**EXTRACT PROVIDED**
☆ ☆ ☆ ☆ ☆
In that sense, 1982 is profoundly linked to another key concept, that of Post-Truth: the goal is not to go beyond objectivity, to reveal the intentional distortion of reality, in a case where the original material steers away from facts and focuses on accentuating the emotional appeal to the audience. The film does not intervene or deconstruct the complex manipulative devices at play. Instead, it emphasizes them, making them evident, so we can witness them acting in their full intensity.

As a director, I am interested in giving the audience everything they need to come up with their own analysis. I want them to reflect on the film as they are watching it, so that they can notice the differences between factual historical events and the manufactured version of the story that the media have created. It is worth mentioning that news coverage and newspapers in Argentina at the time were controlled by the military Junta, and the content they broadcast was highly regulated by the dictators.

Another fundamental influence while making the film was George Orwell’s 1984. In the world of that literary masterpiece, citizens are aware they are being manipulated by the reigning powers and they are self-conscious of their lack of individual freedoms. I believe that Argentina, back in 1982, was equally conscious of its social context. Society had reached such nerve-wrecking states of crisis and collective madness that it needed a colossal lie in order to feel some sense of direction, a glimmer of hope. That is why the country responded so fervently to the attempt to reclaim sovereignty over the Malvinas (or Falklands).

I imposed on myself a very concrete restriction: I would only use TV footage from the period, with little or no intervention. My intention was to fully immerse the viewer in those times, even if we can’t help but experience the film from our current perspective. I also tried to prove that the war was not merely caused by the Military Junta ruling the country, but it was an endeavor pushed forward by the entire country, which gave the tyrants its support. Once the battle was lost, once that patriotic frenzy subsided and emotions shifted from joy to anger, any kind of rational analysis vanished. Loyalty also proved to be fragile. The seductive machinery built by the press crumbled, and soon so would Galtieri’s government.
☆ ☆ ☆ ☆ ☆
**PROVIDED DATA**
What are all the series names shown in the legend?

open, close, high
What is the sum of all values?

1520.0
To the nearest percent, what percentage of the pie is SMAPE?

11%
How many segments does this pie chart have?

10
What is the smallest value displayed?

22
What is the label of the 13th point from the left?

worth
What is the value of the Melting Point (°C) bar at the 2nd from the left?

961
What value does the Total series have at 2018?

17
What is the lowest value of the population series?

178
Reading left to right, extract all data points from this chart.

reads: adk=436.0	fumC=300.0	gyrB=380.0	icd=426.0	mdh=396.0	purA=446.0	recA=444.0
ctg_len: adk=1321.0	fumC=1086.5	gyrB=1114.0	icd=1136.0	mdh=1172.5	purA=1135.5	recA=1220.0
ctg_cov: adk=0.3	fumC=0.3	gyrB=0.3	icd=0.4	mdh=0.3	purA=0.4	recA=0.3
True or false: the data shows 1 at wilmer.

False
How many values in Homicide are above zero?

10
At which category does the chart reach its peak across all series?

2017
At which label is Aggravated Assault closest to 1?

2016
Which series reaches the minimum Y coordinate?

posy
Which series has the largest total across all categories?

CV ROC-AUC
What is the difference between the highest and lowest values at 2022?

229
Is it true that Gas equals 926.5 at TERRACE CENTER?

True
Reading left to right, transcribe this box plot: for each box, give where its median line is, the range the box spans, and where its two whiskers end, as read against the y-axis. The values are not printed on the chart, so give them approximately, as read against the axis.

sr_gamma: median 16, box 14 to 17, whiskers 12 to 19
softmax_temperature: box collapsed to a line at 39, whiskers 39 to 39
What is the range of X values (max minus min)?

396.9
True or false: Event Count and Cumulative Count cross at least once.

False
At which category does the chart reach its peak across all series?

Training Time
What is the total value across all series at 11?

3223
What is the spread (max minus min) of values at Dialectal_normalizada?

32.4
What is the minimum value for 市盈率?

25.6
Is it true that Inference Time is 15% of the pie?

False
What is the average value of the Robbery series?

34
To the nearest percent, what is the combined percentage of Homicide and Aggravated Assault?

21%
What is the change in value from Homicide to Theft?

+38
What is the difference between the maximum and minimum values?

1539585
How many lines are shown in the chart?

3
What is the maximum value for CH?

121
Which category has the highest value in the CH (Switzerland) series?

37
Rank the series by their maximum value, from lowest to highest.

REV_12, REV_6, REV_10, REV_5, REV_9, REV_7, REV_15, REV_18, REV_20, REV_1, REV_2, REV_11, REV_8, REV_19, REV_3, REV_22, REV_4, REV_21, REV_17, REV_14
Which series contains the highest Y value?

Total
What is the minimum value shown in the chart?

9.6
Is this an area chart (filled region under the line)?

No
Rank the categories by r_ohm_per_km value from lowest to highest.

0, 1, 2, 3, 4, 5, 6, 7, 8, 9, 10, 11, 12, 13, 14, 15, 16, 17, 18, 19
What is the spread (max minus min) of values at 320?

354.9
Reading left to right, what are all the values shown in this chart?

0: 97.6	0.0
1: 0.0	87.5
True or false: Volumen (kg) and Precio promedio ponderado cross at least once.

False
☆ ☆ ☆ ☆ ☆
**WHAT YOU WILL DO**
[1] List each distinct place name that appears in the director's statement about the film 1982.
[2] Reproduce the director's statement word for word, starting with "Another fundamental influence" and going on through "Malvinas (or Falklands).".

**PROBLEM SOLUTIONS**
[1]
Argentina
Malvinas
Falklands

[2]
Another fundamental influence while making the film was George Orwell’s 1984. In the world of that literary masterpiece, citizens are aware they are being manipulated by the reigning powers and they are self-conscious of their lack of individual freedoms. I believe that Argentina, back in 1982, was equally conscious of its social context. Society had reached such nerve-wrecking states of crisis and collective madness that it needed a colossal lie in order to feel some sense of direction, a glimmer of hope. That is why the country responded so fervently to the attempt to reclaim sovereignty over the Malvinas (or Falklands).